Zwangsarbeit in einem Kieswerk 1939 – 1945
(am Beispiel der Baufirma Habermann & Guckes)
7. Das Ende der Zwangsarbeit in Deutschland (2)
Abends kehrten die „Wattenbeker“ mit dem Zug nach Bordesholm zurück und übernachteten wie gewohnt auf dem Gelände von Habermann & Guckes an der Verladestation. Dieser Tagesablauf wurde (nach der Erinnerung von Jesionek) im Sommer 1944 abrupt unterbrochen und änderte sich einschneidend: Die nach Kiel fahrenden Polen durften nicht mehr in „ihrer“ Wohnbaracke übernachten. Sie wurden (ohne einen für sie ersichtlichen Grund) unter scharfe Bewachung gestellt und mussten die nächsten Monate im Zwangsarbeiterlager der DWK in Wattenbek verbringen. Das seit 1941 bestehende Lager befand sich – von der Verladestation aus gesehen – in südöstlicher Richtung in einer Entfernung von einem Kilometer Luftlinie. Es umfasste elf Wohnbaracken und hatte eine Belegungskapazität von ungefähr 550 Personen.[7-9] Von Jesionek gibt es zwei Fotos, die beweisen, dass er tatsächlich auch noch das Lager der DWK in Wattenbek kennen lernen musste. Er konnte sich auch daran erinnern, dass hier zeitgleich mehr als 100 Franzosen untergebracht waren. Auf dem Weg zu ihren Arbeitsplätzen in Kiel wurden die Polen jetzt von Wachmännern begleitet. Es ist offensichtlich, dass diese einschneidenden Veränderungen im Umgang mit den Zwangsarbeitern aus Polen auf das Attentat auf Hitler am 20. Juli 1944 zurückzuführen sind.

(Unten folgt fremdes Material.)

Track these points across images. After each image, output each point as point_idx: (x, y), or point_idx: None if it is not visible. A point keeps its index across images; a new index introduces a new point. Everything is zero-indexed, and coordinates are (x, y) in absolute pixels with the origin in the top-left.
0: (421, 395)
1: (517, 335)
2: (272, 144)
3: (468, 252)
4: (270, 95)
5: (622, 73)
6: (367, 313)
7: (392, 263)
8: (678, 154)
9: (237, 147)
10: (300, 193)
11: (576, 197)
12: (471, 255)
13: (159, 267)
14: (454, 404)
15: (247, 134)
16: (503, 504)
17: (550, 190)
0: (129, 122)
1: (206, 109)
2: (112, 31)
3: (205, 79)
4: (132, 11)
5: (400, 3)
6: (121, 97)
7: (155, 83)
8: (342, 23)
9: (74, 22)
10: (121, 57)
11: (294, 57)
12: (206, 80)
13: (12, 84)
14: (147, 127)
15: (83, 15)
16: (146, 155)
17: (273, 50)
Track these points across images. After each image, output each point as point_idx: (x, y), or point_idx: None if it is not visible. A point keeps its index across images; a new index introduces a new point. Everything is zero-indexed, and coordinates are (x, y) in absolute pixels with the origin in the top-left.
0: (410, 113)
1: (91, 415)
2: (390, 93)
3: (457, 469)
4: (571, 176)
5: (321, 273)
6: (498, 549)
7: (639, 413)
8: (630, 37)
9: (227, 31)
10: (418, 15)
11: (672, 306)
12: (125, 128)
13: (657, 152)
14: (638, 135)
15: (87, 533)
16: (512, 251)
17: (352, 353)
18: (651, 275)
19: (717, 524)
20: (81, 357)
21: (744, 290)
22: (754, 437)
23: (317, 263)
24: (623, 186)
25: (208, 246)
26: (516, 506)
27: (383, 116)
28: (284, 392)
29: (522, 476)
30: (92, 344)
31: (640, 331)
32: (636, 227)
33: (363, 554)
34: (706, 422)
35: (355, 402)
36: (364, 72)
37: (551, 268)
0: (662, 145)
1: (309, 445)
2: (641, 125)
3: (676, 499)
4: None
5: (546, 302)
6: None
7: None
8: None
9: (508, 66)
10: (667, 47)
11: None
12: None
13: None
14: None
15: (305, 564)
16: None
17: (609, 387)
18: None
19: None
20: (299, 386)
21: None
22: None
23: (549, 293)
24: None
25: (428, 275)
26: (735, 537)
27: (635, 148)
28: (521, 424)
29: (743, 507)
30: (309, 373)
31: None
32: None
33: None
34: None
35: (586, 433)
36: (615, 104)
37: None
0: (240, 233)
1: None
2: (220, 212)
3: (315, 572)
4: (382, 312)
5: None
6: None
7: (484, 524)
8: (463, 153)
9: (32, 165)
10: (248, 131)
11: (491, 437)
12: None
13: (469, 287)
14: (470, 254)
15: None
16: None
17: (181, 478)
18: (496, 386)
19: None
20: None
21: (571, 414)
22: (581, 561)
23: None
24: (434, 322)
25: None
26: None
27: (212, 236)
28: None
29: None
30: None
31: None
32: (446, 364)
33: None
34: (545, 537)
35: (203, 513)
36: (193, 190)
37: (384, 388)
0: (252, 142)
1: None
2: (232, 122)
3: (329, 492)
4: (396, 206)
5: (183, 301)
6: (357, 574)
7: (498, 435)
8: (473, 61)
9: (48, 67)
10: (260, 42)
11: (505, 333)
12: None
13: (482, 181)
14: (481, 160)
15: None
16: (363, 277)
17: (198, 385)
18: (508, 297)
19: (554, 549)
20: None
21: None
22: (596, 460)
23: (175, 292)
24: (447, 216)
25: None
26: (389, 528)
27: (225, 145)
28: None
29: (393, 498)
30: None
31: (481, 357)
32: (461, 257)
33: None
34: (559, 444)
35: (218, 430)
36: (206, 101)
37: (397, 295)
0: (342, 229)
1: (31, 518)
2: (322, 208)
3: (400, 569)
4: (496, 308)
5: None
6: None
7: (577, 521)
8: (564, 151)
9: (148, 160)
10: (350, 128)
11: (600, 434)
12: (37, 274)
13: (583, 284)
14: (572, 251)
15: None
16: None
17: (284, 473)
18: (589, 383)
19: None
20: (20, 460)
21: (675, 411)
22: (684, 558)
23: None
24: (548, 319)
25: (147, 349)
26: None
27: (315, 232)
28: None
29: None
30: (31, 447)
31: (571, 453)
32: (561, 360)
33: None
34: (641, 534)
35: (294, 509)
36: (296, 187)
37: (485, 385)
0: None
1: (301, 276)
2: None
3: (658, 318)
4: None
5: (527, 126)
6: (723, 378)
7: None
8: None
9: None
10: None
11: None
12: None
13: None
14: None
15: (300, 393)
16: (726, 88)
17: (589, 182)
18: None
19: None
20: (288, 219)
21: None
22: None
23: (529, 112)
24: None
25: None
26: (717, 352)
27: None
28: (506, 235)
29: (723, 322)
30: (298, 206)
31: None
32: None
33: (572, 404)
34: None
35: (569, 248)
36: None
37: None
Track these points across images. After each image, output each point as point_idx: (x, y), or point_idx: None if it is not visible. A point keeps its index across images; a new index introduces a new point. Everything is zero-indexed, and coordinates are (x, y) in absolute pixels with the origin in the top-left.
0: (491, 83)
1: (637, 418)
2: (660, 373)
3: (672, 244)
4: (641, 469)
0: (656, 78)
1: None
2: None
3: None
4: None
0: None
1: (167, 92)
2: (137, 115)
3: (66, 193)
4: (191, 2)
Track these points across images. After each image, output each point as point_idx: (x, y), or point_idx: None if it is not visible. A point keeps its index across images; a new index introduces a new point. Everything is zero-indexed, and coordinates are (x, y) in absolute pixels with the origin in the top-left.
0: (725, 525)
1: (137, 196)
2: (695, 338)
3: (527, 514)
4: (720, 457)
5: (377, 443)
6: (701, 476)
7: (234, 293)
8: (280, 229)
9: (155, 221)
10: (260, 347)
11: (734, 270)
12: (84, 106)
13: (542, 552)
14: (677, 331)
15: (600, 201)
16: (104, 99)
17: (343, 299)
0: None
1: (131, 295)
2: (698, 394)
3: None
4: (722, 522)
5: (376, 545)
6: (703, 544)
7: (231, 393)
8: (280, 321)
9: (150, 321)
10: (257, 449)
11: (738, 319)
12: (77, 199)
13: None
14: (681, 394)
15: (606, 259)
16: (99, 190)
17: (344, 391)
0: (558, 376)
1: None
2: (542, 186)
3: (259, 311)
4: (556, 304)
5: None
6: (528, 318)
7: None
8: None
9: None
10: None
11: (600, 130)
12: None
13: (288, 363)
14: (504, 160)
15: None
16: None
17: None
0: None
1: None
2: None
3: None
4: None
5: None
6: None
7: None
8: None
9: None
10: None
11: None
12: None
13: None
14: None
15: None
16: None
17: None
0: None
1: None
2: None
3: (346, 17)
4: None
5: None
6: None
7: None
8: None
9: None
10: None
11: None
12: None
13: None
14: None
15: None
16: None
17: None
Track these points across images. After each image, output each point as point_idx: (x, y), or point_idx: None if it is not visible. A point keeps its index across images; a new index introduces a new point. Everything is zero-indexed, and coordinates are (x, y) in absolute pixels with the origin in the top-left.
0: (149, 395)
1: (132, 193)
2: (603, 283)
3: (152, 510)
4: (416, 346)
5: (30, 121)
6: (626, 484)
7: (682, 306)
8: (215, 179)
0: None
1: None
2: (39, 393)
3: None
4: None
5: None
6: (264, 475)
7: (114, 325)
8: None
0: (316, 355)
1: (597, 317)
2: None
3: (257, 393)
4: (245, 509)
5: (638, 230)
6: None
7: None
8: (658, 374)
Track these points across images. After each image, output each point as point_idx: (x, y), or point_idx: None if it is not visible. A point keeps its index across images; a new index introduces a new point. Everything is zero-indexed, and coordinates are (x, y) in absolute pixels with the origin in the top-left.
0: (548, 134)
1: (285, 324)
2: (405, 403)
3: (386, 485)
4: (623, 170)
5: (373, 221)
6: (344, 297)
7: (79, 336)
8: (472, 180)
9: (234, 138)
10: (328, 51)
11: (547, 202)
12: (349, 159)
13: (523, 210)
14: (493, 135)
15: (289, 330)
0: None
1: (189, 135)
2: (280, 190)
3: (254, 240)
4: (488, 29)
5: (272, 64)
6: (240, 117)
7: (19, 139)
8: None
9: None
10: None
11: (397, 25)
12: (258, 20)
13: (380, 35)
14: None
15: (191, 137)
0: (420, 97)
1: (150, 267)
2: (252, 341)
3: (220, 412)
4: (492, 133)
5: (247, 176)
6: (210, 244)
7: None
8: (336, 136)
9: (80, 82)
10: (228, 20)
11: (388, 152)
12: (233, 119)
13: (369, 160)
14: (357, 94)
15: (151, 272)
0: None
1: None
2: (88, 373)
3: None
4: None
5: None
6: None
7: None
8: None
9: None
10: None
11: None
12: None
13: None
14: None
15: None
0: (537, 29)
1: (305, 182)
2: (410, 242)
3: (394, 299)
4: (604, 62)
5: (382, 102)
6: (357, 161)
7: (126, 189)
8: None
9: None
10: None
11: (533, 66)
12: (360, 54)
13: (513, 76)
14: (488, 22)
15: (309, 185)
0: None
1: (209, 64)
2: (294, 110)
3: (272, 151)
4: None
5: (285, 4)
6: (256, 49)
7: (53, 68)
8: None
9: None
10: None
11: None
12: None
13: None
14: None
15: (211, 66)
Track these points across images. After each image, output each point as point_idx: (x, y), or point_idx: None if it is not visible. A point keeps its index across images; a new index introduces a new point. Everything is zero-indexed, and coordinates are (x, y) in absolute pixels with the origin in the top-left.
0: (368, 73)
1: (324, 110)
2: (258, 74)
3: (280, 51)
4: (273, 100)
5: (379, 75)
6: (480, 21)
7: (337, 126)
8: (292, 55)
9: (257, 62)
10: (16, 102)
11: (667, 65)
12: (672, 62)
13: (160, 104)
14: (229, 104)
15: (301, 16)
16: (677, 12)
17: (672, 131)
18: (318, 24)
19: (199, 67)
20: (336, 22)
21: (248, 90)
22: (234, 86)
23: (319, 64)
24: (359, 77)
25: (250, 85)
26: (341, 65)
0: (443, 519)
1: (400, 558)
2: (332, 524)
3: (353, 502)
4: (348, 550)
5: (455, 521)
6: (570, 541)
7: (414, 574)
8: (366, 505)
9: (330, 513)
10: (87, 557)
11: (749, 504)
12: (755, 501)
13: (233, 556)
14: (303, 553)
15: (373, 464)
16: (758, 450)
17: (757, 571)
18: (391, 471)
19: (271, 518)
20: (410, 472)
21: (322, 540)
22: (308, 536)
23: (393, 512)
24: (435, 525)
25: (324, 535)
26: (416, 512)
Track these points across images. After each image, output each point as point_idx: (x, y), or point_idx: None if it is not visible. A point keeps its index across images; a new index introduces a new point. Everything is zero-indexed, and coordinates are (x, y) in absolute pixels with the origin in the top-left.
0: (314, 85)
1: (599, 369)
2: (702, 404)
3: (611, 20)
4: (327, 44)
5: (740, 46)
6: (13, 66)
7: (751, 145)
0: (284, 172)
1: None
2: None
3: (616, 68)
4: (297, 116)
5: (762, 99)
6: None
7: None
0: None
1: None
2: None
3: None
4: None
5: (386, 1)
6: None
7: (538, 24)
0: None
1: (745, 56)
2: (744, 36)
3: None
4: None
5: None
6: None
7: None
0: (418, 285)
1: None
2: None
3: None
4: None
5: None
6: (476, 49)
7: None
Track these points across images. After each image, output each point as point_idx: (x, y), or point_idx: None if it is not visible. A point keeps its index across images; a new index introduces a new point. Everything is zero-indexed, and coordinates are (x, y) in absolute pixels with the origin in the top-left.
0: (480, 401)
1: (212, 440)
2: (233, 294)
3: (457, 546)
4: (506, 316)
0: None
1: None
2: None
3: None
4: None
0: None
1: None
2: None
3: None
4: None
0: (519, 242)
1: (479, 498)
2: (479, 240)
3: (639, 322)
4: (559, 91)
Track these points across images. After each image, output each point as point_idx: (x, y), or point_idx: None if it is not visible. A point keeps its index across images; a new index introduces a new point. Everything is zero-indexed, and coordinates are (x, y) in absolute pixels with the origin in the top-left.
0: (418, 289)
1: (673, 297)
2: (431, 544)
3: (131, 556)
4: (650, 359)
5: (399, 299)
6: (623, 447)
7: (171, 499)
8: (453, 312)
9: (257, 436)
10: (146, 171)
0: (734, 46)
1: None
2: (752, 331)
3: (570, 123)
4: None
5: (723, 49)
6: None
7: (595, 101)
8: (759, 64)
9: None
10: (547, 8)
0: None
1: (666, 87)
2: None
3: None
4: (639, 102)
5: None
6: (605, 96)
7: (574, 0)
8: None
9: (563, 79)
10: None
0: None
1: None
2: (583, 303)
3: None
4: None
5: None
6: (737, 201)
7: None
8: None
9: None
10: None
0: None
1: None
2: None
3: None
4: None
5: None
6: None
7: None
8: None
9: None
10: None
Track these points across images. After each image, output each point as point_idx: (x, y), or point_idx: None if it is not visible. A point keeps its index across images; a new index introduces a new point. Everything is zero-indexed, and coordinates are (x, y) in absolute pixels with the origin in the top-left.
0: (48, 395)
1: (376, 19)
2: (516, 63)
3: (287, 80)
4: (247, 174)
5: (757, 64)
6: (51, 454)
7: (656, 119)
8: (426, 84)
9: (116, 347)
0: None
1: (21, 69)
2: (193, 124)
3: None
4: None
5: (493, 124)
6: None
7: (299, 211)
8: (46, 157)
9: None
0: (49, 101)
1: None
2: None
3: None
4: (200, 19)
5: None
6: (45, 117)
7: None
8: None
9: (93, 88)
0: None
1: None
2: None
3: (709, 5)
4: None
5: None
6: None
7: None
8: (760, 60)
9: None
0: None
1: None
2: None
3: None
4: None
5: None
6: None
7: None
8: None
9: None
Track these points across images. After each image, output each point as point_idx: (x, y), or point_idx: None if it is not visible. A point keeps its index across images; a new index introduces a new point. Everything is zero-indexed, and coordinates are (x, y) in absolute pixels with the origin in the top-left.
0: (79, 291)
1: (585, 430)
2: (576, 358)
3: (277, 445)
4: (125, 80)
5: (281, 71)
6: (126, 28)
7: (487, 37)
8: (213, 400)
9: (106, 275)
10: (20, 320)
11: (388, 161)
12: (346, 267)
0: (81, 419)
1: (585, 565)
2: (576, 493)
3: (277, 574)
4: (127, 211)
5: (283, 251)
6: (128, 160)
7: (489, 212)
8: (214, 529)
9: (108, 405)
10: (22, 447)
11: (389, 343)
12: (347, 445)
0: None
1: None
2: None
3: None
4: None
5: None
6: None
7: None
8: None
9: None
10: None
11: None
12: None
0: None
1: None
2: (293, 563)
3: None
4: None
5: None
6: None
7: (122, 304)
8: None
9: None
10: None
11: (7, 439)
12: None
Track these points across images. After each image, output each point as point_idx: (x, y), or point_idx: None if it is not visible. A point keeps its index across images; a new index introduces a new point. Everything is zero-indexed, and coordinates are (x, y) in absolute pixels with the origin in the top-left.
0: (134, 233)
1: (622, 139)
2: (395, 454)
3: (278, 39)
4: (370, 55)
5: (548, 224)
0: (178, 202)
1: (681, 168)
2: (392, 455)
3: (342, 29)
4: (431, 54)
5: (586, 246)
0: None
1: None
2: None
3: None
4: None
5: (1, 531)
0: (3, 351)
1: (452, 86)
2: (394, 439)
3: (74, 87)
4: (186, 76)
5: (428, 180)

Jesionek mit Kollegen hinter Stacheldraht |
Im Hintergrund Häuser an der Brügger Chaussee Nr.35 (vorne), Nr.30 (links) und Nr.34 (rechts) |
Für Stanislaw Jesionek bot sich im Dezember 1944 eine günstige Gelegenheit, um an den vorzeitigen Abschied aus Schleswig-Holstein zu denken. Sein Vater war schwer erkrankt, und er hatte sich mehrmals vergeblich um eine Urlaubsgenehmigung bemüht: „Ich habe dann einen Brief aus Polen bekommen – von zu Hause – auf Deutsch – mit einem Attest, dass mein Vater sehr krank sei.“ Mit diesem Dokument ist Jesionek wiederum zum Amtsvorsteher nach Bordesholm gegangen und konnte ihn diesmal dazu bewegen, den gewünschten Urlaub zu genehmigen. Ingenieur Grimm war damit als Betriebsleiter gar nicht einverstanden, er musste die Entscheidung des Amtsvorstehers aber akzeptieren. Von Grimm wurde Jesionek streng ermahnt: „Du kriegst Urlaub bis zum 2. Januar 1945. Wenn du bis zum 3. Januar nicht wieder hier bist, wirst du [an die] Gestapo überführt.“ Diese Drohung hatte für Jesionek keine große Bedeutung mehr: „Aus dem Urlaub bin ich nicht mehr zurückgekommen, denn die russische Armee kam und ich bin in der 1. polnischen Armee gelandet.“[7-10]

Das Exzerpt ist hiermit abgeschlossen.